### Page text
§ §
I will post any photos for the record that might show something useful to others doing this in future.
Made a cardboard template of the frame holes with white spray paint and they will line up with the hitch receiver holes just fine.
This weekend the plan is to finish the rust preventive and gloss black paint, and maybe get at least the hitch receiver bolted on.
The tank itself will be a bitch but have no doubt that it will go in.
Brushed two coats of the rust preventer on everything I could reach yesterday, today sprayed 3 cans of the gloss black paint on everything, including the installed new nuts and washers.
Torqued the carriage bolts to the specified 165 ft. lb. and used red thread locker, plus there were lock washers in the hardware.
This thing will NEVER come loose.
Okay, all done, nothing of interest to show.
Hardest part today was hooking up the rubber lines from the filler neck to the tank.
Had to connect the rubber lines to the tank, and after lifting the tank up, shoving the rubber lines over the frame to meet the filler neck.
There is a small access between the frame and leaf springs to make those connections.
All in all, this is one bitch of a job to have to do.
Ford could have done a lot better getting access to the hitch receiver bolts instead of farting around with dropping the gas tank.
The only good thing about dropping the tank was access to a lot of otherwise inaccessible areas for rust control.
You will notice that I installed the filler neck upside down in the photo and discovered that after lifting the tank in place.
Further, I had the 1 1/2" rubber line 180 degrees the wrong way so it kinked too much.
I had to re-lower the tank, undo the hose clamps and re-arrange.
I'm usually pretty good at anticipating problems but this one caught me.
Can't decide whether I am more steamed at myself or Ford, so I choose to blame Ford.
§ §
### Provided material

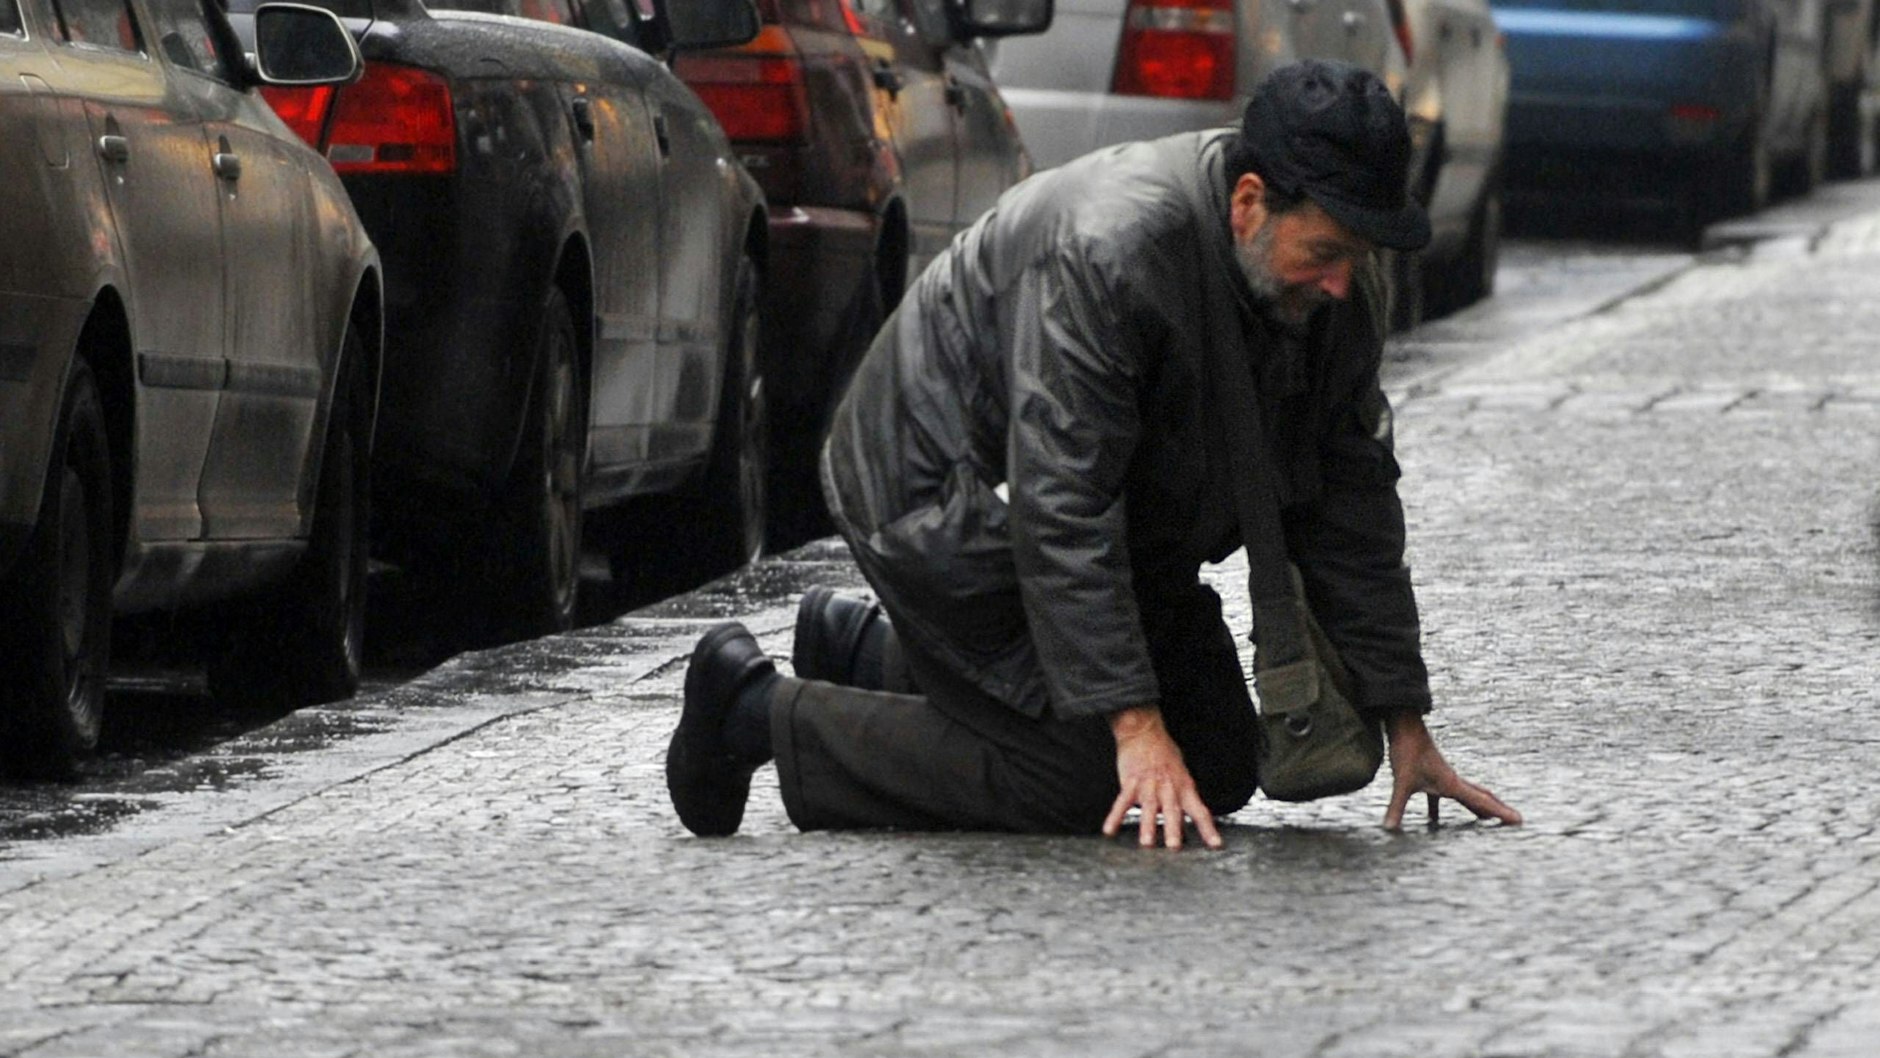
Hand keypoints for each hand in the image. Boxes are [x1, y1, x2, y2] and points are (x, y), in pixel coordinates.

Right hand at [1101, 705, 1222, 849]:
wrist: (1144, 731)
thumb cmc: (1164, 752)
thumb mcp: (1181, 772)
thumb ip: (1182, 794)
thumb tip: (1185, 815)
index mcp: (1184, 787)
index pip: (1200, 811)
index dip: (1208, 829)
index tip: (1216, 845)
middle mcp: (1168, 788)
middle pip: (1172, 811)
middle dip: (1173, 829)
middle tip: (1174, 847)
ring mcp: (1148, 786)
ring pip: (1149, 808)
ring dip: (1148, 826)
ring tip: (1146, 843)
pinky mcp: (1130, 782)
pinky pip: (1122, 802)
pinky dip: (1115, 817)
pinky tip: (1109, 830)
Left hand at [1382, 710, 1521, 829]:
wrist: (1403, 725)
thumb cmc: (1407, 750)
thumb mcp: (1401, 782)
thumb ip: (1397, 807)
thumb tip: (1389, 830)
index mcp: (1452, 784)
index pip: (1482, 801)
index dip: (1501, 813)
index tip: (1520, 820)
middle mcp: (1452, 781)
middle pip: (1481, 798)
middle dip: (1496, 810)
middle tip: (1514, 820)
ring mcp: (1442, 777)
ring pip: (1464, 795)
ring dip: (1474, 808)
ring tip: (1484, 820)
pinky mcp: (1429, 775)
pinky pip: (1439, 796)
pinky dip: (1439, 808)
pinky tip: (1433, 820)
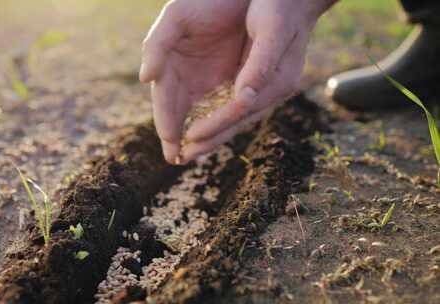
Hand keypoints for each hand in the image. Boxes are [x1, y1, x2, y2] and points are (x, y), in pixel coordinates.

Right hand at [140, 0, 250, 163]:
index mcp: (169, 66)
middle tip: (177, 160)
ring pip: (200, 113)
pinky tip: (218, 135)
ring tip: (193, 155)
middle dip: (177, 137)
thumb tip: (144, 78)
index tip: (169, 146)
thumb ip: (157, 44)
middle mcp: (185, 77)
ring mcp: (206, 79)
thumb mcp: (176, 17)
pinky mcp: (228, 77)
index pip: (165, 102)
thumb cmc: (203, 0)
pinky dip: (219, 121)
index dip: (166, 124)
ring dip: (198, 135)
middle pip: (179, 114)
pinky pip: (222, 104)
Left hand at [181, 0, 334, 162]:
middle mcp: (273, 90)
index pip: (240, 110)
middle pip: (237, 121)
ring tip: (188, 151)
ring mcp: (267, 88)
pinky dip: (217, 119)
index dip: (215, 125)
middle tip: (181, 158)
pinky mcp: (259, 83)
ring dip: (212, 135)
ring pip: (235, 118)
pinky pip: (235, 106)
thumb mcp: (273, 29)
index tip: (190, 139)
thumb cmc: (282, 7)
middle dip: (209, 139)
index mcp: (278, 81)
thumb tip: (244, 99)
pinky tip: (202, 127)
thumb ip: (260, 65)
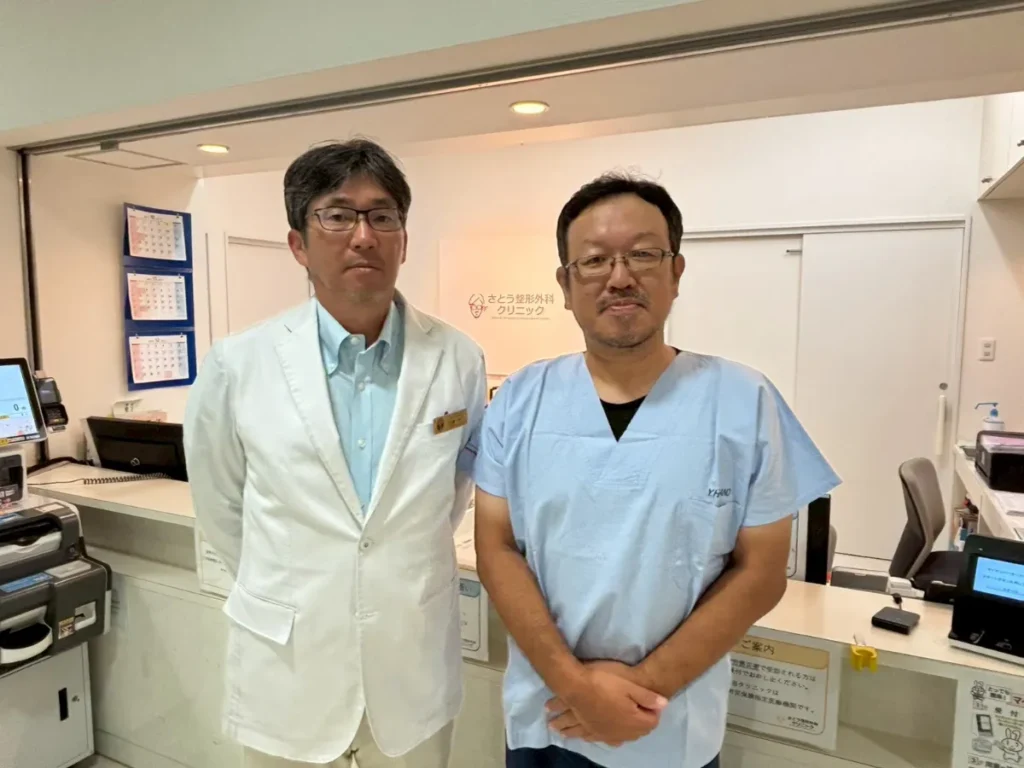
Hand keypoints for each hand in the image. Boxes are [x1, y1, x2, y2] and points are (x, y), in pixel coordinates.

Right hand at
§ §
### Problem description
Write out the passage of the hitch installation post from "This weekend the" to "in the hardware." word for word.

### Exercise result
This weekend the plan is to finish the rust preventive and gloss black paint, and maybe get at least the hitch receiver bolted on.
The tank itself will be a bitch but have no doubt that it will go in.
Brushed two coats of the rust preventer on everything I could reach yesterday, today sprayed 3 cans of the gloss black paint on everything, including the installed new nuts and washers.
Torqued the carriage bolts to the specified 165 ft. lb. and used red thread locker, plus there were lock washers in the hardware.